“Market forces, not government action, made this happen,” writes Professor Mark Perry. I’m still skeptical that carbon emissions are anything like the environmental threat some alarmists have told us they are, but for what it’s worth, thanks to advancements in the energy sector made possible by fracking (among other things) US carbon emissions are at a 20 year low.
In a surprising turnaround, the amount of carbon dioxide being released into the atmosphere in the U.S. has fallen dramatically to its lowest level in 20 years, and government officials say the biggest reason is that cheap and plentiful natural gas has led many power plant operators to switch from dirtier-burning coal.
Many of the world’s leading climate scientists didn’t see the drop coming, in large part because it happened as a result of market forces rather than direct government action against carbon dioxide, a greenhouse gas that traps heat in the atmosphere.
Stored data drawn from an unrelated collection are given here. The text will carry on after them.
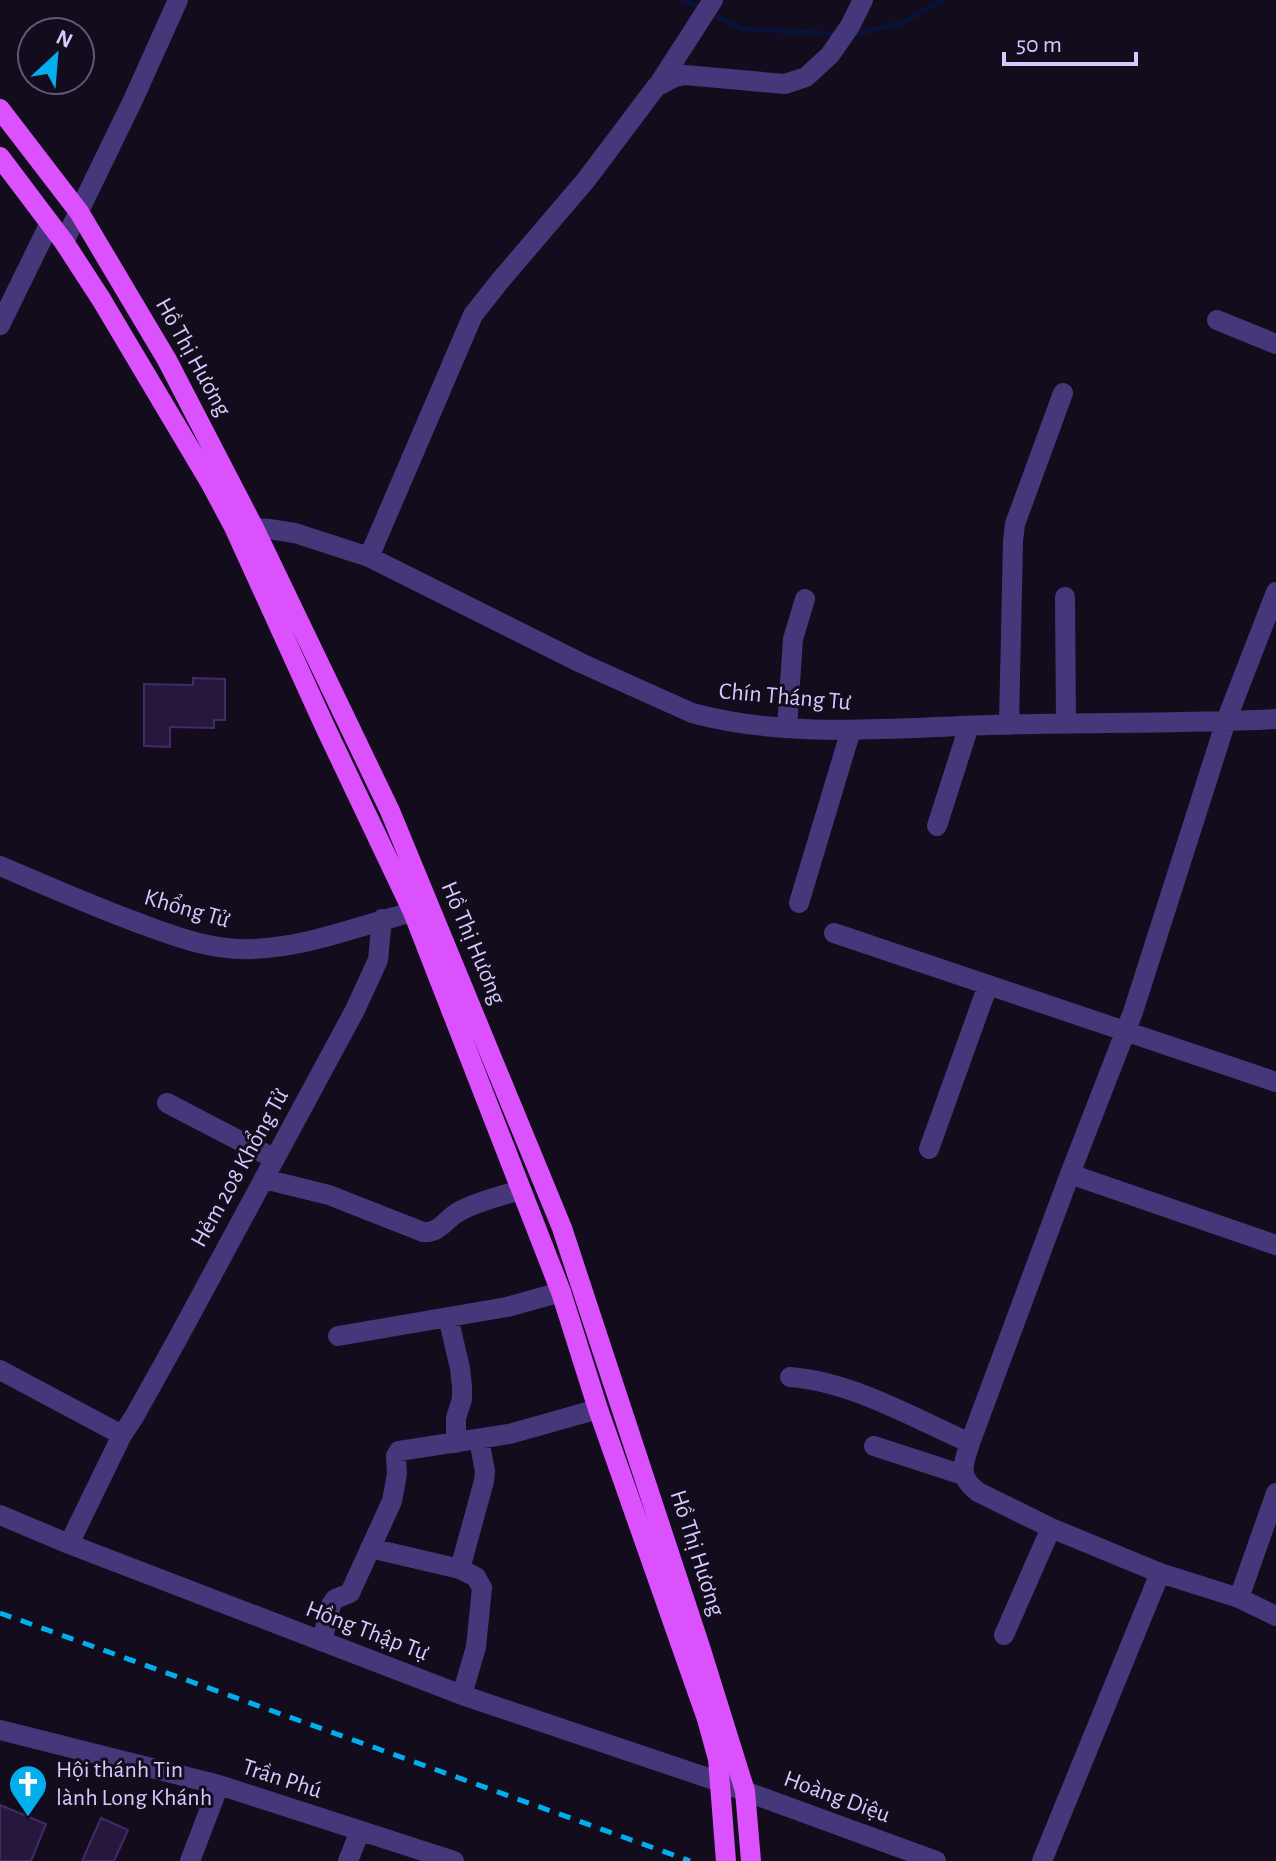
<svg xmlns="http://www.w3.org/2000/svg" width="1276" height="1861" viewBox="0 0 1276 1861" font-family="'Alegreya Sans',sans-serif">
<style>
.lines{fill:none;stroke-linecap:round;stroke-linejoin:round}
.stream{stroke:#091238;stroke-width:5}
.building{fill:#26183d;stroke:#422a69;stroke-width:2}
.minor{stroke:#46377b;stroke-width:20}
.major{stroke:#db51fd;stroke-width:20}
.rail{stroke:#03aeef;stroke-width:5;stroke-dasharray:12 10;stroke-linecap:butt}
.labels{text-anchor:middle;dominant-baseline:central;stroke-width:6;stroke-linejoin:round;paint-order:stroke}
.street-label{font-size:24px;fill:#d8c8fe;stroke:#120c1d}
.poi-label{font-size:24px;fill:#d8c8fe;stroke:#120c1d;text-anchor:start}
</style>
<rect width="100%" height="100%" fill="#120c1d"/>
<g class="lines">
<path class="stream" d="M 684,0 L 701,8
M 710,13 L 744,29 L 837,34
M 851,35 L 902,23 L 942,0"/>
</g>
<path class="building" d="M 193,678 L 225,679 L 225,720 L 214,720 L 214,728 L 170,727 L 170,747 L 144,746 L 144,684 L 193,685 Z
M 0,1805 L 46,1824 L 31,1861 L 0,1861 Z
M 101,1818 L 128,1830 L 114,1861 L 82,1861 Z"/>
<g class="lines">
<path class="minor" d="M 659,84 L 713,0
M 64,242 L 133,100 L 178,0
M 1217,320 L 1276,344
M 0,325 L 50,223
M 238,527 L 269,529 L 295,533 L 369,557 L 581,663 L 692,713 C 789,739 890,728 989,725 C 1085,722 1180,724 1276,719
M 369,557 L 473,315 L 499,282 L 586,180 L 656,87 L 675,77 L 685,75 L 785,84 L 806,77 L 830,55 L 850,26 L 863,0
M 1276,592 L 1226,721 L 1133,1012 L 1070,1174 L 970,1443 C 963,1465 957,1476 978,1492 L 1051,1528 L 1160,1573 L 1239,1598 L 1276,1616
M 1065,597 L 1066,724
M 1009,725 L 1013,541 L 1015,524 L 1063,393
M 787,728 L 793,639 L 805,599
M 937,826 L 969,726
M 0,866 C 45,885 90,905 136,922 C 174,936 211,951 253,949 C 308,947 361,925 413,912
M 799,903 L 851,730
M 834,933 L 1276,1082
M 167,1103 L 275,1159
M 929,1149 L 988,985
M 1070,1174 L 1276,1245
M 264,1179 L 329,1195 L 423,1232 C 441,1233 446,1218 460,1211 C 479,1201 501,1196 521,1190
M 448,1317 L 460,1368 L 462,1387 L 462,1399 L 456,1418 L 456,1443
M 338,1336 L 507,1307 L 561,1292
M 0,1370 L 122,1435 L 134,1417 L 178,1338 L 355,1010 L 378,960 L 382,919
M 790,1377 C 853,1382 914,1418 970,1443
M 874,1446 L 963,1475
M 0,1515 L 69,1544 L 462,1695 L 720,1782 L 936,1861
M 69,1544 L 122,1435
M 370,1548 L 460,1569 L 476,1577 L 482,1588 L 476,1647 L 462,1695
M 460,1569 L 484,1481 L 485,1471 L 479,1440
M 1239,1598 L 1276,1493
M 1004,1635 L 1051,1528
M 322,1641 L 331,1605 L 335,1599 L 350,1593 L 392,1501 L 397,1474 L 396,1456 L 399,1451 L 509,1434 L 598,1409
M 0,1730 L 219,1785 L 454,1861
M 190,1861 L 219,1785
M 348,1861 L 360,1831
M 1042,1861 L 1160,1573"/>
<path class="major" d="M 0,109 L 79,212 L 167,360 L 254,528 L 390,811 L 562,1228 L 700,1647 L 745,1791 L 751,1861
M 0,157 L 64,242 L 101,299 L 211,484 L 234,527 L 326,729 L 413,912 L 561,1292 L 598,1409 L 707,1719 L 718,1759 L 726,1861"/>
<path class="rail" d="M 0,1613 L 690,1861"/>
</g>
<defs>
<symbol id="church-pin" viewBox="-11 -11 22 30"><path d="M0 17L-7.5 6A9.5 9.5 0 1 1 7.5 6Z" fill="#03aeef" stroke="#120c1d"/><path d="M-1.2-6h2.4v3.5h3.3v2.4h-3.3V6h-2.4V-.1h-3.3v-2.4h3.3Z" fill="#fff"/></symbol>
</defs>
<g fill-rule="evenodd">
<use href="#church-pin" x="6" y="1762" width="44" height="60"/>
</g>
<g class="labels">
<g class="street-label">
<text transform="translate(193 357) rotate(61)">Hồ Thị Hương</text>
<text transform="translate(785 697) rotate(5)">Chín Tháng Tư</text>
<text transform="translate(187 909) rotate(16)">Khổng Tử</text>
<text transform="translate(473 943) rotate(67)">Hồ Thị Hương</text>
<text transform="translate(240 1168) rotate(-61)">Hẻm 208 Khổng Tử</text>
<text transform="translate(697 1553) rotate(72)">Hồ Thị Hương</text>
<text transform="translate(367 1631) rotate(21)">Hồng Thập Tự</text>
<text transform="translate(282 1779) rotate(18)">Trần Phú</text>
<text transform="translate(837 1797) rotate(20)">Hoàng Diệu</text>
</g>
<g class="poi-label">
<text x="56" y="1770">Hội thánh Tin<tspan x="56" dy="28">lành Long Khánh</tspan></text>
</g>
</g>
<g transform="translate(56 56) rotate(26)"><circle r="38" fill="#120c1d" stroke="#615777" stroke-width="2"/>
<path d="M0-6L14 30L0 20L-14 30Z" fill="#03aeef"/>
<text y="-12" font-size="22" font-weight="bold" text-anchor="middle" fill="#d8c8fe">N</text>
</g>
<path d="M1004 52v12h132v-12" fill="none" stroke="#d8c8fe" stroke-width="4"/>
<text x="1016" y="52" font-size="24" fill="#d8c8fe" stroke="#120c1d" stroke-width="6" paint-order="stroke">50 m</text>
</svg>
Michael Mann, director of the Earth System Science Center at Penn State University, said the shift away from coal is reason for “cautious optimism” about potential ways to deal with climate change. He said it demonstrates that “ultimately people follow their wallets” on global warming.
“There’s a very clear lesson here. What it shows is that if you make a cleaner energy source cheaper, you will displace dirtier sources,” said Roger Pielke Jr., a climate expert at the University of Colorado.
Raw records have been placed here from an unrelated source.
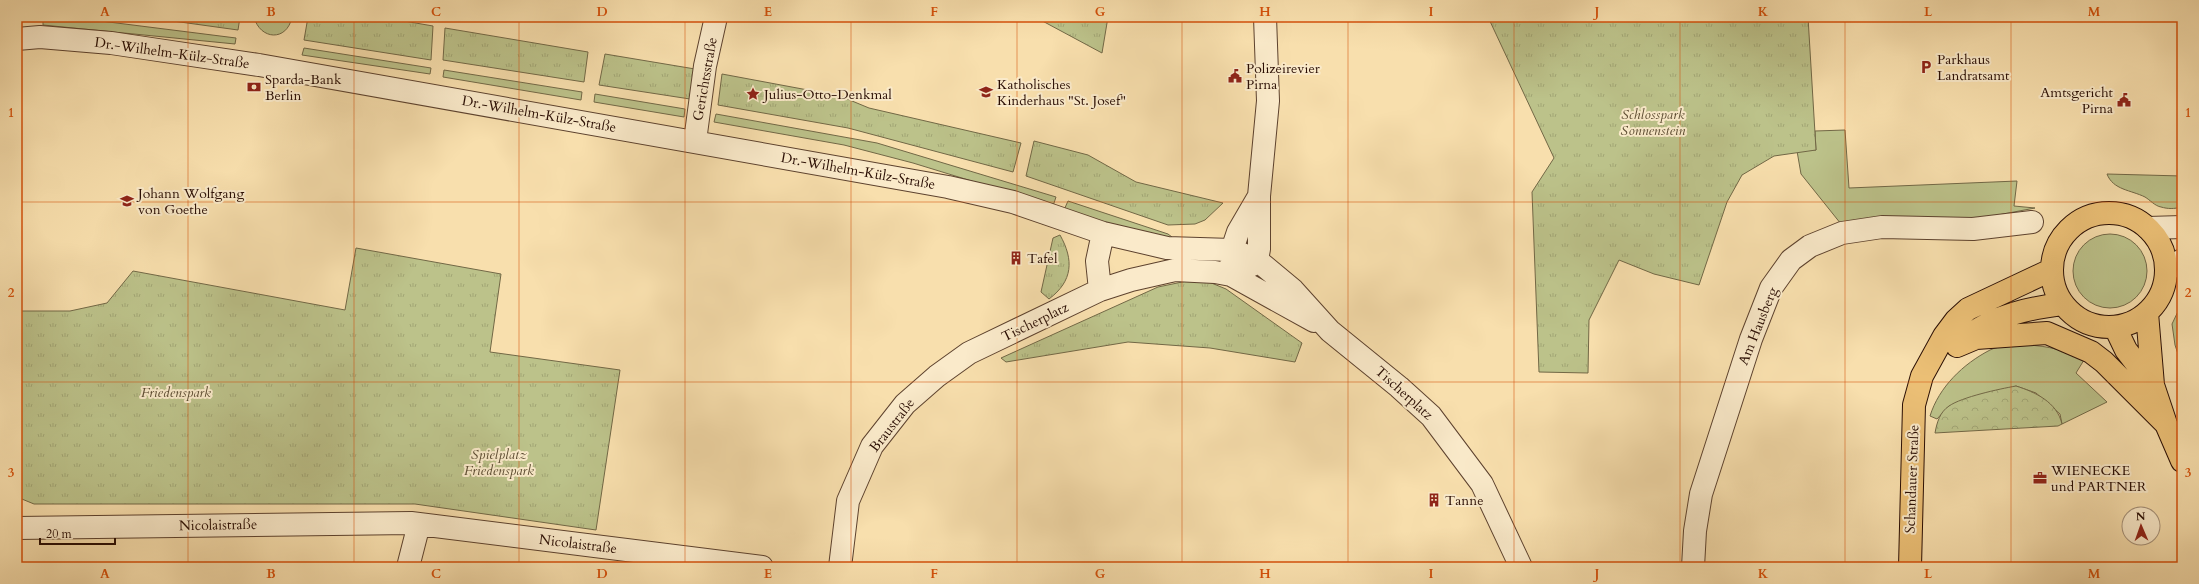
<svg xmlns="http://www.w3.org/2000/svg" width="2199" height="584" viewBox="0 0 2199 584" font-family="Cardo,serif">
<defs>
<pattern id="forest-crowns" width="20" height="18" patternUnits="userSpaceOnUse"><rect width="20" height="18" fill="#bcc28a"/><path d="M2 6a3 3 0 1 1 6 0M12 15a3 3 0 1 1 6 0" fill="none" stroke="#a2a675"/></pattern>
<pattern id="park-tufts" width="24" height="20" patternUnits="userSpaceOnUse"><rect width="24" height="20" fill="#bcc28a"/><path d="M3 7l-1-3M5 7V3M7 7l1-3M15 17l-1-3M17 17v-4M19 17l1-3" fill="none" stroke="#a2a675"/></pattern>
</defs>
<rect width="100%" height="100%" fill="#f8dfad"/>
<filter id="stains"><feTurbulence type="fractalNoise" baseFrequency=".005" numOctaves="4"/><feColorMatrix values="0 0 0 0 .2 0 0 0 0 .09 0 0 0 0 .02 0 0 0 .5 -.17"/></filter>
<radialGradient id="worn" r=".72"><stop offset=".6" stop-color="#630" stop-opacity="0"/><stop offset="1" stop-color="#630" stop-opacity=".3"/></radialGradient>
<path fill="#bcc28a" stroke="#726846" d="M43,17h26l167,21 -1,6 -192,-19z
M254,17h38c-5,25 -32,23 -38,0z
M304,48l127,20 -1,6 -128,-19z
M444,70l138,22 -1,8 -138,-23z
M595,94l90,15 -1,8 -90,-15z
M716,114l161,29 179,54 -3,9 -140,-43 -69,-18 -130,-23z
M1845,130l4,58 168,-7 -3,25 21,2 -58,11 -90,-2 -17,1 -29,6 -40,-50 -4,-23 19,-1 -1,-19z
M2107,174l75,2v31c-8,2 -14,2 -21,0 -6,-1 -11,-7 -16,-10 -14,-7 -32,-7 -38,-23z
M1068,201l100,33 4,3 -1,3 -7,1 -100,-31z
M2073 271a37 37 0 1 1 74 0a37 37 0 1 1-74 0Z
M2182,303v63l-7,-21 -3,-21z
M2027,345c21,1 38,5 57,15l-8,13 31,29 -45,22 -2,-10 -24,-21 -20,-7 -67,20 -12,13 -7,-3c9,-29 33,-52 60,-66 10,-5 25,-4 37,-5z"/>
<path fill="url(#forest-crowns)" stroke="#726846" d="M2016,386c19,6 41,16 46,38l-4,2 -123,7c2,-11 5,-21 14,-27 13,-9 50,-17 67,-20z"/>
<path fill="url(#park-tufts)" stroke="#726846" d="M144,17h96l-2,13z
M308,17h73l52,9 -2,34 -127,-20z
M1035,17h73l-6,36z
M1488,17h320l8,133 -42,6 -32,19 -15,27 -28,83 -45,-11 -35,-14 -30,60 -1,53 -49,-1 -7,-180 22,-34z
M445,28l143,24 -4,30 -141,-22z
M605,54l90,15 -5,30 -91,-14z
M722,74l118,22 29,12 152,35 -8,29 -165,-44 -130,-23z
M1034,141l54,14 48,27 87,21 -18,17 -10,4 -27,1 -142,-49z
M1060,235c14,25 13,46 -11,64l-8,-7 12,-54z
M356,248l145,26 -11,78 130,18 -24,160 -181,-26h-381l-17,-7 2,-186h51l37,-8 26,-32 212,39z
M1187,281l22,1 17,7 76,54 -7,19 -85,-14 -82,-6 -122,20 -5,-4 157,-71z"/>
<g fill="none" stroke-linecap="round" stroke-linejoin="round">
<g stroke="#5d422e" stroke-width="24">
<path id="street" d="M17,39l23,-2 71,6 148,22 689,122 65,15 90,31 64,15 65,2 25,10 36,30 37,41 69,56 32,29 51,68 39,83
M695,141l10,-75 11,-49
M1259,196l-21,36 -6,18 -1,25 21,-10 5,-5 2,-11v-53l9,-95 -3,-84
M2148,228l34,-1
M2166,271l16,-11
M1100,290l31,-10 44,-10 40,2 16,3 83,46
M17,528l394,-5 351,44
M408,567l11,-43
M840,567l8,-66 24,-55 33,-42 32,-28 32,-23 131,-63 -3,-29 6,-28
M1693,567l2,-36 6,-37 50,-155 20,-51 20,-28 19,-14 32,-13 40,-6 91,2 59,-7"/>
</g>
<g stroke="#290d03" stroke-width="24">
<path id="primary" d="M2052 270a57 57 0 1 1 114 0a57 57 0 1 1-114 0Z
M2147,313l6,72 13,39 16,37
M2115,327l11,23 27,35
M1970,335c26,-20 61,-27 92,-31
M1957,346l19,-8 71,-5 44,19 13,10 62,62
M1910,567l4,-162 8,-29 22,-40 12,-16 12,-11 83,-39"/>
</g>
<use href="#street" stroke="#faeaca" stroke-width="22"/>
<use href="#primary" stroke="#ecc076" stroke-width="22"/>
</g>
<path fill="none" stroke="#d5510b" stroke-width="1" stroke-opacity="0.55" d="M188,17v550M354,17v550M519,17v550M685,17v550M851,17v550M1017,17v550M1182,17v550M1348,17v550M1514,17v550M1680,17v550M1845,17v550M2011,17v550M17,202h2165M17,382h2165"/>
<defs>
<g id="parking-bare" transform="scale(1.08)"><path d="M-3.5-5.5H1a3.5 3.5 0 0 1 0 7H-1V5.5H-3.5ZM-1-3.4V-.6H.8a1.4 1.4 0 0 0 0-2.8Z" fill="#8f2418" stroke="#faeaca" stroke-width="2.5" paint-order="stroke"/></g>
<g id="civic-bare" transform="scale(1.08)"><path d="M-.6-6.5H3V-4.5H.6V-3L4-1V1h2V6H-6V1h2V-1L-.6-3ZM-1.2 2.5V6h2.4V2.5Z" fill="#8f2418" stroke="#faeaca" stroke-width="2.5" paint-order="stroke"/></g>
<g id="bank-bare" transform="scale(1.08)"><path d="M-6-4H6V4H-6ZM0-2.3a2.3 2.3 0 1 0 0 4.6a2.3 2.3 0 1 0 0-4.6Z" fill="#8f2418" stroke="#faeaca" stroke-width="2.5" paint-order="stroke"/></g>
<g id="school-bare" transform="scale(1.08)"><path d="M0-5L7-2L0 1L-7-2ZM-4 1L0 2.5L4 1V4Q0 6-4 4Z" fill="#8f2418" stroke="#faeaca" stroke-width="2.5" paint-order="stroke"/></g>
<g id="sight-bare" transform="scale(1.08)"><path d="M0-6L1.8-2.2L6-1.7L2.9 1.2L3.7 5.4L0 3.3L-3.7 5.4L-2.9 1.2L-6-1.7L-1.8-2.2Z" fill="#8f2418" stroke="#faeaca" stroke-width="2.5" paint-order="stroke"/></g>
<g id="building-bare" transform="scale(1.08)"><path d="M-4-6H4V6H1V3H-1V6H-4ZM-2.5-4.3h1.7v1.8h-1.7ZM.8-4.3h1.7v1.8H.8ZM-2.5-1h1.7V.8h-1.7ZM.8-1h1.7V.8H.8Z" fill="#8f2418" stroke="#faeaca" stroke-width="2.5" paint-order="stroke"/></g>
<g id="office-bare" transform="scale(1.08)"><path d="M-6-3h4V-5.5h4V-3h4V5H-6ZM-1-4.5V-3h2v-1.5ZM-6 0V1H6V0Z" fill="#8f2418" stroke="#faeaca" stroke-width="2.5" paint-order="stroke"/></g>
</defs>
<g fill-rule="evenodd">
<use href="#parking-bare" x="1926" y="67"/>
<use href="#civic-bare" x="1235" y="76"/>
<use href="#bank-bare" x="254" y="87"/>
<use href="#school-bare" x="986" y="92"/>
<use href="#sight-bare" x="753" y="94"/>
<use href="#civic-bare" x="2124" y="100"/>
<use href="#school-bare" x="127" y="201"/>
<use href="#building-bare" x="1016" y="258"/>
<use href="#office-bare" x="2040" y="478"/>
<use href="#building-bare" x="1434" y="500"/>
</g>
<g text-anchor="middle" dominant-baseline="central" stroke-width="4" stroke-linejoin="round" paint-order="stroke">
<g font-size="14" fill="#290d03" stroke="#faeaca">
<text transform="translate(172 53) rotate(8)">Dr.-Wilhelm-Külz-Straße</text>
<text transform="translate(705 79) rotate(-80)">Gerichtsstraße</text>
<text transform="translate(539 114) rotate(10)">Dr.-Wilhelm-Külz-Straße</text>
<text transform="translate(858 171) rotate(10)">Dr.-Wilhelm-Külz-Straße</text>
<text transform="translate(1035 322) rotate(-26)">Tischerplatz</text>
<text transform="translate(1758 326) rotate(-68)">Am Hausberg</text>
<text transform="translate(1404 393) rotate(42)">Tischerplatz</text>
<text transform="translate(892 425) rotate(-52)">Braustraße</text>
<text transform="translate(1912 479) rotate(-88)">Schandauer Straße</text>
<text transform="translate(218 525) rotate(-1)">Nicolaistraße</text>
<text transform="translate(578 544) rotate(7)">Nicolaistraße</text>
</g>
<g font-size="14" fill="#290d03" stroke="#faeaca" text-anchor="start">
<text x="1937" y="59">Parkhaus<tspan x="1937" dy="16">Landratsamt</tspan></text>
<text x="1246" y="68">Polizeirevier<tspan x="1246" dy="16">Pirna</tspan></text>
<text x="265" y="79">Sparda-Bank<tspan x="265" dy="16">Berlin</tspan></text>
<text x="997" y="84">Katholisches<tspan x="997" dy="16">Kinderhaus "St. Josef"</tspan></text>
<text x="2113" y="92" text-anchor="end">Amtsgericht<tspan x="2113" dy="16">Pirna</tspan></text>
<text x="764" y="94">Julius-Otto-Denkmal</text>
<text x="138" y="193">Johann Wolfgang<tspan x="138" dy="16">von Goethe</tspan></text>
<text x="1027" y="258">Tafel</text>
<text x="2051" y="470">WIENECKE<tspan x="2051" dy="16">und PARTNER</tspan></text>
<text x="1445" y="500">Tanne</text>
</g>
<g font-size="14" font-style="italic" fill="#5c4c32" stroke="#faeaca">
<text x="1653" y="114">Schlosspark<tspan x="1653" dy="16">Sonnenstein</tspan></text>
<text x="176" y="392">Friedenspark</text>
<text x="499" y="454">Spielplatz<tspan x="499" dy="16">Friedenspark</tspan></text>
</g>
</g>
<rect width="2199" height="584" fill="none" stroke="#f8dfad" stroke-width="44"/>
<g transform="translate(2141 526) rotate(358)"><circle r="19" fill="#faeaca" stroke="#a6927a"/>
<path d="M0-3L7 15L0 10L-7 15Z" fill="#8f2418"/>
<text y="-6" font-size="11" font-weight="bold" text-anchor="middle" fill="#290d03">N</text>
</g>
<path d="M40 538v6h75v-6" fill="none" stroke="#290d03" stroke-width="2"/>
<text x="46" y="538" font-size="12" fill="#290d03" stroke="#faeaca" stroke-width="3" paint-order="stroke">20 m</text>
<rect x="22" y="22" width="2155" height="540" fill="none" stroke="#d5510b" stroke-width="1.5"/>
<g font-size="13" text-anchor="middle" font-weight="bold" fill="#d5510b">
<text x="105" y="16">A</text>
<text x="271" y="16">B</text>
<text x="436" y="16">C</text>
<text x="602" y="16">D</text>
<text x="768" y="16">E</text>
<text x="934" y="16">F</text>
<text x="1100" y="16">G</text>
<text x="1265" y="16">H</text>
<text x="1431" y="16">I</text>
<text x="1597" y="16">J</text>
<text x="1763" y="16">K</text>
<text x="1928" y="16">L</text>
<text x="2094" y="16">M</text>
<text x="11" y="117">1</text>
<text x="2188" y="117">1</text>
<text x="11" y="297">2</text>
<text x="2188" y="297">2</text>
<text x="11" y="477">3</text>
<text x="2188" y="477">3</text>
<text x="105" y="578">A</text>
<text x="271" y="578">B</text>
<text x="436" y="578">C</text>
<text x="602" y="578">D</text>
<text x="768" y="578">E</text>
<text x="934" y="578">F</text>
<text x="1100" y="578">G</text>
<text x="1265" y="578">H</text>
<text x="1431" y="578">I</text>
<text x="1597" y="578">J</text>
<text x="1763" y="578">K</text>
<text x="1928" y="578">L</text>
<text x="2094" y="578">M</text>
</g>
<rect width="100%" height="100%" filter="url(#stains)"/>
<rect width="100%" height="100%" fill="url(#worn)"/>
</svg>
That last is bunk. The public cares about cheap more than they care about clean. Which isn’t to say that coal and other fossil fuel energies were as dirty as some made them out to be. Only that I don’t believe Americans were ever won over by the arguments of the global warming alarmists, and the rise of natural gas as a cleaner alternative to coal has more to do with economics than environmental politics.
“[T]here has hardly ever been a time in the conduct of human affairs when cheapness didn’t triumph,” wrote Bill Bryson in his excellent At Home.
This is true in energy the same as anywhere else.